The Ghost behind the lines.

Write, please write.

I live through your words. And there has been a lack of them for a little while.
I am jailed by the drought of your thoughts. I’m in a small cell, as small as the writing you’ve barely done lately. I’m behind bars, made of past tenses and simple words, while I got used to courtyards as vast as your metaphors.

Write, because there are no more pages where I could wander.

You left me, with your book, on the shelf. You’ve let me down as much as you did to him, for I am stuck between the few paragraphs you wrote last time.
Last time, was about eight months ago.

Now, you’re thinking about how you can make it up to me.

Just write, for God’s sake!

Describe what you once described best. Cities where I can roam, skies that I can gaze at, characters that I can fall in love with or be entertained by.

Put your thoughts into paper, because I’m desperately in need of that.
I got used to oceans of your ink, of your thoughts.
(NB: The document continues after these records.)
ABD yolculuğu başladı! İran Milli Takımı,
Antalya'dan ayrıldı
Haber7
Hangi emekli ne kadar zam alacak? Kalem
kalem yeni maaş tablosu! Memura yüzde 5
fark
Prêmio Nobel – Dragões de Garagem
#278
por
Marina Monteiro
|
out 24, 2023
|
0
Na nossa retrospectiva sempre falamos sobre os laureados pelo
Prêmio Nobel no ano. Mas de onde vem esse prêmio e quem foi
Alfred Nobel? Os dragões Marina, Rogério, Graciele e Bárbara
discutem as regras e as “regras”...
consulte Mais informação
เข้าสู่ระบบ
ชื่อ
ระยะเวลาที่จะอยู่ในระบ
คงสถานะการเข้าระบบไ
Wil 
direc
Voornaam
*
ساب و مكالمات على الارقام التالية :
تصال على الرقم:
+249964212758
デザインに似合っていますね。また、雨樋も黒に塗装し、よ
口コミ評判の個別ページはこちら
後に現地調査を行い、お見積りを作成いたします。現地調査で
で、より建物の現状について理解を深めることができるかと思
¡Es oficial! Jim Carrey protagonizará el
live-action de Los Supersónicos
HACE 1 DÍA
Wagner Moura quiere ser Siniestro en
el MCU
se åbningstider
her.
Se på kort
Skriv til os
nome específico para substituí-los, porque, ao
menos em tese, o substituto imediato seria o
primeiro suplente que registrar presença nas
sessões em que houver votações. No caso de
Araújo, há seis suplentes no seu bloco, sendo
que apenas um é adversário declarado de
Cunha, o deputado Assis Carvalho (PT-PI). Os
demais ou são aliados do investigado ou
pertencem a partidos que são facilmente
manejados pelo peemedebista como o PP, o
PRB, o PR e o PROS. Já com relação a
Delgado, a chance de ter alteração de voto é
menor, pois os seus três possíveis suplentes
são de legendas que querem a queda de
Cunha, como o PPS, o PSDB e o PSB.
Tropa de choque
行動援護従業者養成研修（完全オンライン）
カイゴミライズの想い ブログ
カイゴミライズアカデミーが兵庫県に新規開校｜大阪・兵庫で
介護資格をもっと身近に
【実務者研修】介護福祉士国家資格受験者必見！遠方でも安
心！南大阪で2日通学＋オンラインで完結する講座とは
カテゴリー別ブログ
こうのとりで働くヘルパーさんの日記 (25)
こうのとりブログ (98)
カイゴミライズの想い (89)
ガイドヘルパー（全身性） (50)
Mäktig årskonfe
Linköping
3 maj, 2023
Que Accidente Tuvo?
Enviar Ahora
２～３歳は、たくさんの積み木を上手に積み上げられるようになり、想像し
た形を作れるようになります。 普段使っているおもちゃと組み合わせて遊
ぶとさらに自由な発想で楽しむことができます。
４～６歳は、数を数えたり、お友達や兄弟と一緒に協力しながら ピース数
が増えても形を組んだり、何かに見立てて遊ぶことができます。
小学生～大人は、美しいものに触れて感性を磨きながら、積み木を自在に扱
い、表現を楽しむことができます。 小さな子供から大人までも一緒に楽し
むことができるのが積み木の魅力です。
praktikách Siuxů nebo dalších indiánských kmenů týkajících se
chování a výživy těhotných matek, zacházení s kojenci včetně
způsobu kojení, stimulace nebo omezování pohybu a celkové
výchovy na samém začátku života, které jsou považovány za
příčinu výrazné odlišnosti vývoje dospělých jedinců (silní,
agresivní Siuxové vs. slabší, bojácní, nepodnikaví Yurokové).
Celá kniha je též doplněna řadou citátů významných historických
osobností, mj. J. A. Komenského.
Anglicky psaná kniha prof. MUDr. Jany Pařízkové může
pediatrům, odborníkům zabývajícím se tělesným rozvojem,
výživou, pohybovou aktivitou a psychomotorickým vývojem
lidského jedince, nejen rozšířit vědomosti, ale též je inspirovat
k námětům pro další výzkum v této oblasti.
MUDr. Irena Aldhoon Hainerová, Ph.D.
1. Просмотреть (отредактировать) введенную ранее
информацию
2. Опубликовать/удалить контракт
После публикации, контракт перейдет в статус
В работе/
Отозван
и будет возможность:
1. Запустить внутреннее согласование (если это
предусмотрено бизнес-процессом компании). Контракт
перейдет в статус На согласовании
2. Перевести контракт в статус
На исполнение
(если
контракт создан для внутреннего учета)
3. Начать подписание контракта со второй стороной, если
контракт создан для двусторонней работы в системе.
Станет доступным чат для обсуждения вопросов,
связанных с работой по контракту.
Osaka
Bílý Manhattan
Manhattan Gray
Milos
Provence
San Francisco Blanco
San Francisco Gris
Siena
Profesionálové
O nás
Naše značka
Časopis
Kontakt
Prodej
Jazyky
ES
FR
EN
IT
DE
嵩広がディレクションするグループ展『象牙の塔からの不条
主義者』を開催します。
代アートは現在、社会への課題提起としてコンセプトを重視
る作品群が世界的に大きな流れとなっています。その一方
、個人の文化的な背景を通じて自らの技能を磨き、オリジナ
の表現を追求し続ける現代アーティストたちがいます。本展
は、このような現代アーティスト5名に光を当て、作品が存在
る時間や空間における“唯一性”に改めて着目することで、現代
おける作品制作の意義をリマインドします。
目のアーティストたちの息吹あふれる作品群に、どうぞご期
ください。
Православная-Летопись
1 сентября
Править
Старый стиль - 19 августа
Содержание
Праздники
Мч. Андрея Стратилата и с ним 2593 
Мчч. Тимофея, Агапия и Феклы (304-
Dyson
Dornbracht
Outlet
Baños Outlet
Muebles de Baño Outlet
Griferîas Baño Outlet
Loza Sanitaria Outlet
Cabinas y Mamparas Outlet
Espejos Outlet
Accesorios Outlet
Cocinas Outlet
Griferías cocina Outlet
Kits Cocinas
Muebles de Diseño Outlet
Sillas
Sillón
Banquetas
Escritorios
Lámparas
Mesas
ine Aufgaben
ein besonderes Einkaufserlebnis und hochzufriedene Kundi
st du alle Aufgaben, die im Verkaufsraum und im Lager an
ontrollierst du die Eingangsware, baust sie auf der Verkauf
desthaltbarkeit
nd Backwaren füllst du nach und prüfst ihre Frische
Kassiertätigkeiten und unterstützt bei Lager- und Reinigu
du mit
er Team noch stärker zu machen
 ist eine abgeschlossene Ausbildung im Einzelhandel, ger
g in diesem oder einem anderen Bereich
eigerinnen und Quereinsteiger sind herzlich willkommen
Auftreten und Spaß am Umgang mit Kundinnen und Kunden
Now, I only get to swim in an unsatisfying puddle. You left me, in the middle of a story that hadn’t even been read yet. You got me stuck, in a frame that I’ve been discovering, over and over.

I was once free, floating in this immense word. But, then, I had to become a bit too fond of your Art.
Now, your Art is my floor and ceiling, my borders and corners.

You’re the Writer. So it’s your Curse. You get to choose whether it’s a delight or a struggle.
And I guess you know where I am.
You know that page 167 is where you left me. You know how overwhelmed I was by the beauty of your words, and it’s in that very moment that you chose to leave me, in the middle of nowhere.

You put your pen down, you didn’t even bother ending your sentence. You promised me hundreds of pages, made of love and magic, of breathtaking stories…

In the end, you are no Writer. Writers have hearts, and you clearly don’t. You are an artist, because you know how to make magic leak from your ink. But your magic is lacking a soul, lifeless. It nourishes from hurtings like mine, to sate your ego, to keep your ‘Art’ going.

I hate you, as much as I love your words. I also hate how easily I fell for the beauty your pen breathed. You got me hooked, of course, and I’m having quite a struggle to let go of everything you made me feel.

You’re an artist in the way you fooled me. You’re an artist in the way your words help you reach your ends.
And by this Art, I’ll forever be wounded.